_Problem statement_
Copy down the passage below on the Oil Well Supply Company word for word, in full.

_Text segment_
-------

The Oil Well Supply Company was incorporated in 1891 for the purpose of manufacturing and selling oil-well supplies and equipment. It had a capitalization of $1,500,000 consisting of common stock only. In 1925, with assets in excess of $23,000,000 the capital was increased to $22,000,000. The authorized capital stock was increased to 70,000 shares of 7% cumulative preferred and 600,000 shares of common stock with respective par values of $100 and $25 a share. The new common and preferred stock were distributed in exchange for the old common stock, and at the time of this suit there were issued and outstanding approximately 58,000 shares of preferred stock and 390,000 shares of common stock.
In September of 1930, the Oil Well Supply Company sold all of its property and assets, including the use of its name, to the United States Steel Corporation, receiving therefor 108,402 shares of United States Steel common. *461 Ten thousand of these shares were deposited in escrow to insure guarantees respecting inventories and accounts receivable. These guarantees were fulfilled a year later and the stock returned. The Oil Well Supply Company changed its name to Pittsburgh United Corporation, hereinafter called United.

-------

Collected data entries
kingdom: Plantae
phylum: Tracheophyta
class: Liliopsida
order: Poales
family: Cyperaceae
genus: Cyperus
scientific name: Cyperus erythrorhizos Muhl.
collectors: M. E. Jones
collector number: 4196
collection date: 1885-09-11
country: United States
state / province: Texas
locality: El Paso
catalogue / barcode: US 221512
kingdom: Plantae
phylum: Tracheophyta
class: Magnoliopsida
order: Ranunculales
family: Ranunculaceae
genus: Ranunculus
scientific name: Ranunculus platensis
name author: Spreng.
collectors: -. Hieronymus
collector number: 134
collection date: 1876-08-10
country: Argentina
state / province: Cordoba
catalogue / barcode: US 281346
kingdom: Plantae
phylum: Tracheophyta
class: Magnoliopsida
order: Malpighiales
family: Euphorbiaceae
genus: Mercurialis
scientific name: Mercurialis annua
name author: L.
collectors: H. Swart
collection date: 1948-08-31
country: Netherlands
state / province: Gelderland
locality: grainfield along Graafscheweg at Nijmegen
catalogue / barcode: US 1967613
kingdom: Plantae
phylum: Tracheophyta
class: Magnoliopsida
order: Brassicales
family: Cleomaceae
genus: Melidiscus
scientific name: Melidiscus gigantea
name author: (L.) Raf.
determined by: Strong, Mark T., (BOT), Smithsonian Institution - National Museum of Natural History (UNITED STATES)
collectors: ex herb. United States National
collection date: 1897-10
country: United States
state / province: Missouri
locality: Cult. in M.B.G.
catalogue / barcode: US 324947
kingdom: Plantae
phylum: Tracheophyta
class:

-------

_The answer_
The Oil Well Supply Company was incorporated in 1891 for the purpose of manufacturing and selling oil-well supplies and equipment. It had a capitalization of $1,500,000 consisting of common stock only. In 1925, with assets in excess of $23,000,000 the capital was increased to $22,000,000. The authorized capital stock was increased to 70,000 shares of 7% cumulative preferred and 600,000 shares of common stock with respective par values of $100 and $25 a share. The new common and preferred stock were distributed in exchange for the old common stock, and at the time of this suit there were issued and outstanding approximately 58,000 shares of preferred stock and 390,000 shares of common stock.
In September of 1930, the Oil Well Supply Company sold all of its property and assets, including the use of its name, to the United States Steel Corporation, receiving therefor 108,402 shares of United States Steel common. *461 Ten thousand of these shares were deposited in escrow to insure guarantees respecting inventories and accounts receivable. These guarantees were fulfilled a year later and the stock returned. The Oil Well Supply Company changed its name to Pittsburgh United Corporation, hereinafter called United.